EXERCISE OBJECTIVE
Print exactly the first lines of the records. Stop after the line containing "аженцев традесканции в", and leave every picture out.

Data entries
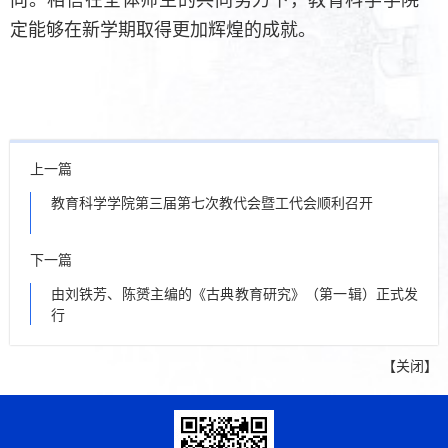
定能够在新学期取得更加辉煌的成就。
上一篇
教育科学学院第三届第七次教代会暨工代会顺利召开
下一篇
由刘铁芳、陈赟主编的《古典教育研究》（第一辑）正式发
行
【
关闭
】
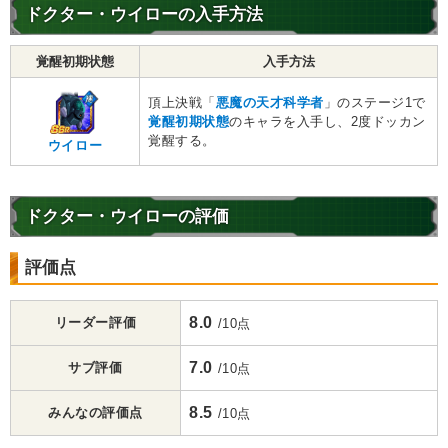
ドクター・ウイローの入手方法
覚醒初期状態
入手方法
頂上決戦「
悪魔の天才科学者
」のステージ1で
覚醒初期状態
のキャラを入手し、2度ドッカン
覚醒する。
ウイロー
ドクター・ウイローの評価
評価点
8.0
リーダー評価
/10点
7.0
サブ評価
/10点
8.5
みんなの評価点
/10点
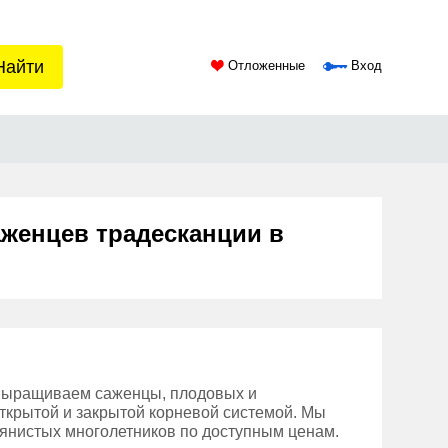
Найти
Отложенные
Вход
аженцев традесканции в
выращиваем саженцы, плодовых и
открытой и закрытой корневой системой. Мы
янистых многолетников по доступным ценам.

TASK OUTPUT
定能够在新学期取得更加辉煌的成就。
上一篇
教育科学学院第三届第七次教代会暨工代会顺利召开
下一篇
由刘铁芳、陈赟主编的《古典教育研究》（第一辑）正式发
行
【
关闭
】
ドクター・ウイローの入手方法
覚醒初期状態
入手方法
頂上決戦「
悪魔の天才科学者
」のステージ1で
覚醒初期状態
のキャラを入手し、2度ドッカン
覚醒する。
ウイロー
ドクター・ウイローの評価
評価点
8.0
リーダー評価
/10点
7.0
サブ評価
/10点
8.5
みんなの評価点
/10点
Найти
Отложенные
Вход
аженцев традесканции в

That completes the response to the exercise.